После целого ряда злоключений (мы шли без палатки, без примуса, самым первобытным способом), километрах в ста от станции увидели вышедшую нам навстречу вспомогательную партию. Иван Дмитриевич Папанин, верный своему слову, шел нам навстречу с телегой. Поставленная на автомобильные колеса, телега на резиновом ходу легко и бесшумно катилась нам навстречу.
Оставшаяся на Таймыре партия добралась до станции, испробовав самые различные способы передвижения: пешком, в резиновой лодке, на лыжах, собаках и даже на самолете…
Зимовка на Челюскине подходила к концу.
Глава XIV
Полярная эпопея СП-1151
ГОРЬКИЙ, 26 января.
Находясь в городе Горьком, за тысячи километров от дрейфующей станции «Северный полюс», родители комсомольца, депутата Верховного Совета Евгения Федорова внимательно следят за его жизнью и работой. Константин Николаевич, отец Евгения, день за днем отмечает на специальной карте путь смелой четверки во льдах Арктики.

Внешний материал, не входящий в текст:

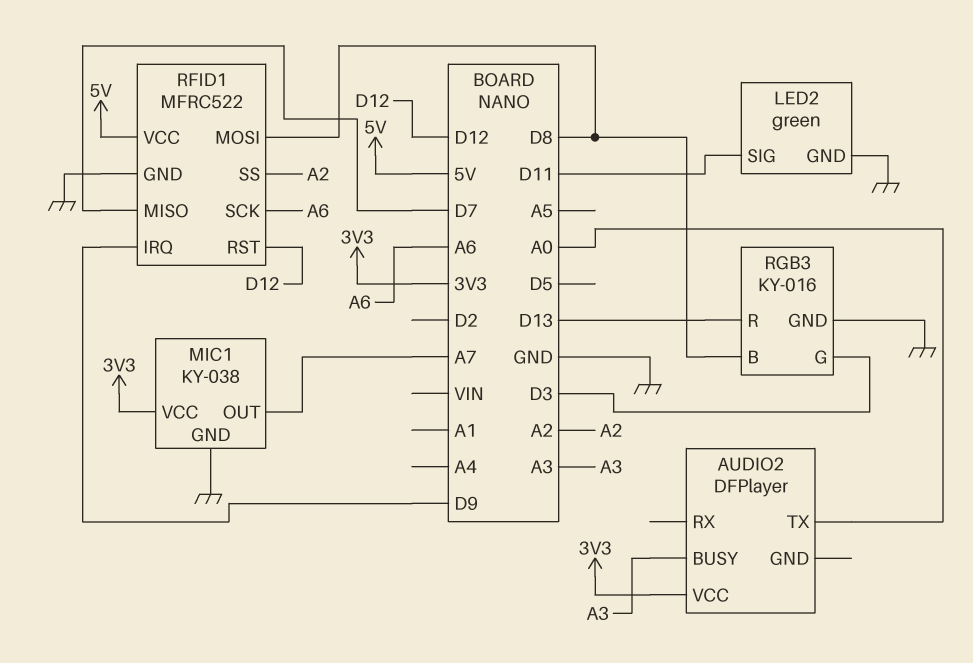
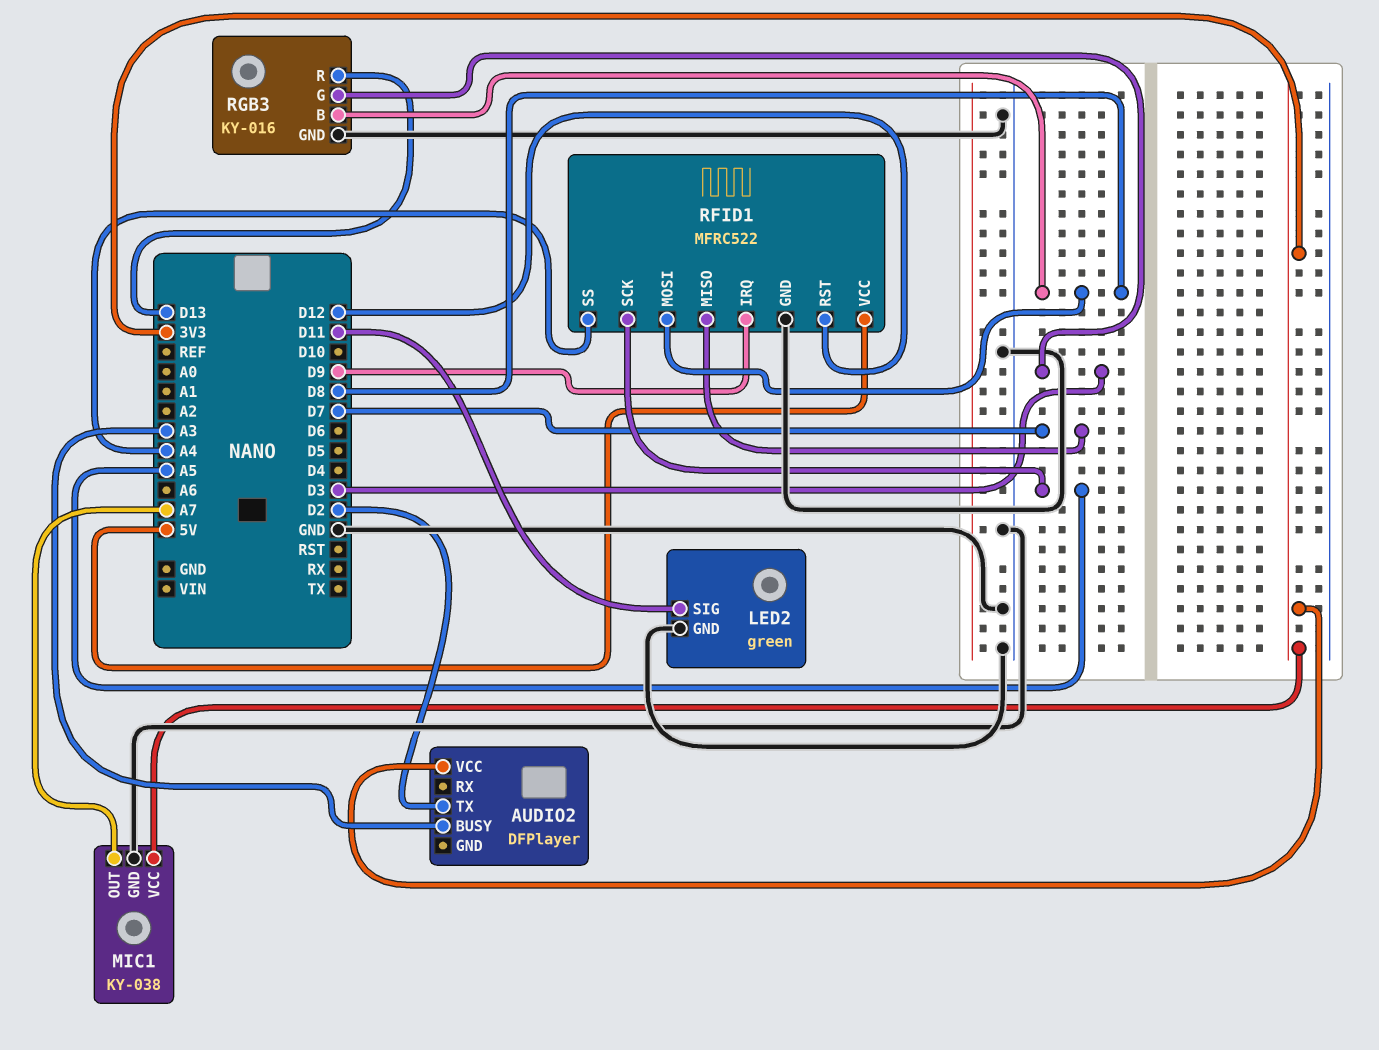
AUDIO2 pin TX: A0 -> D2
RFID1 pin SCK: A6 -> A5
RFID1 pin SS: A2 -> A4

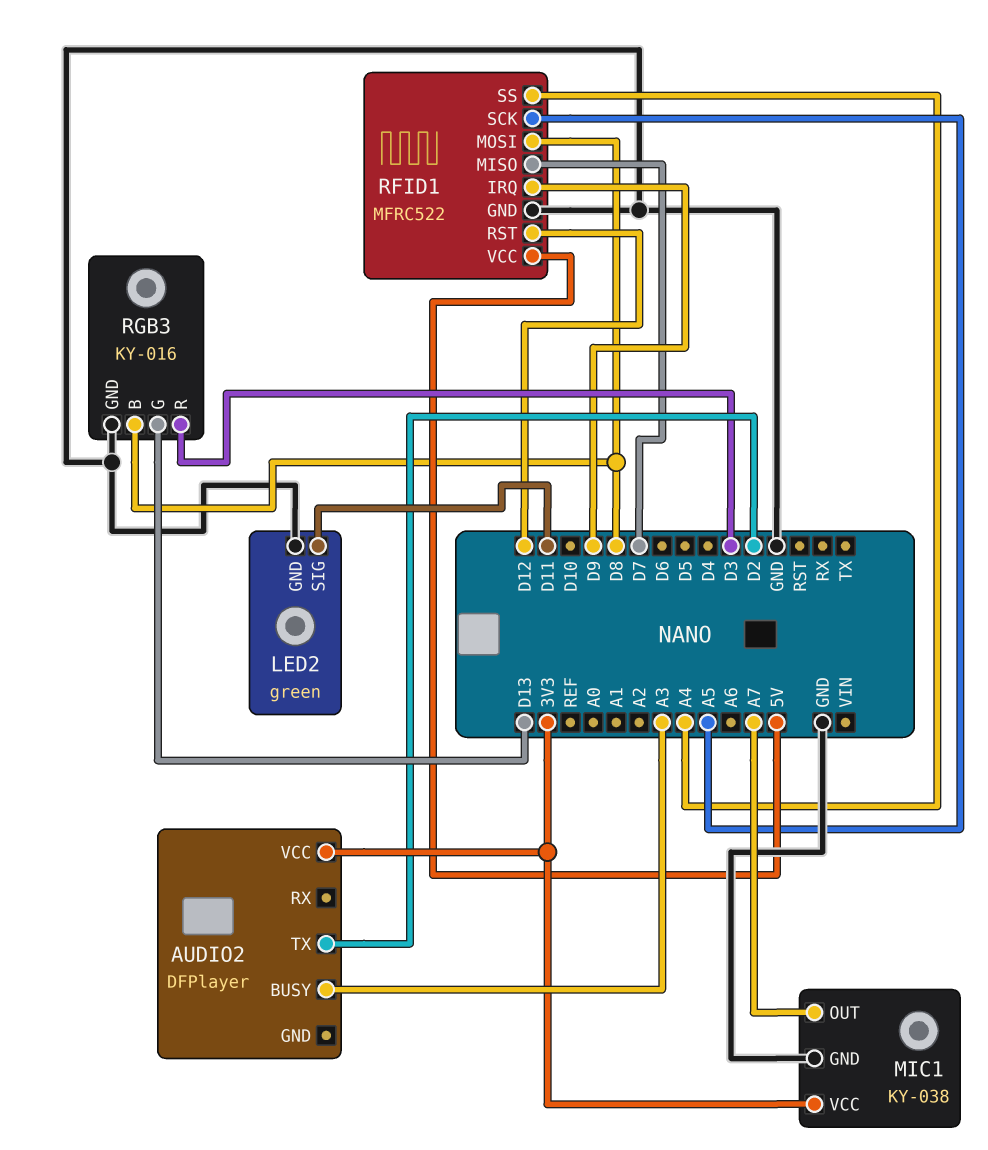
RGB3 pin G: D3 -> D13
RGB3 pin R: D13 -> D3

С самого начала экспедиции между сыном и родителями установилась замечательная переписка. Евгений непрерывно сообщает о себе, о своей жизни и работе.
Ответные «письма» родителей полны заботы, внимания, горячего пожелания успехов.
30 ноября Евгений Федоров прислал радиограмму: «Разменяли седьмой месяц и 82-й градус. По-прежнему все хорошо. Работает ли папа. Как живопись. Привет».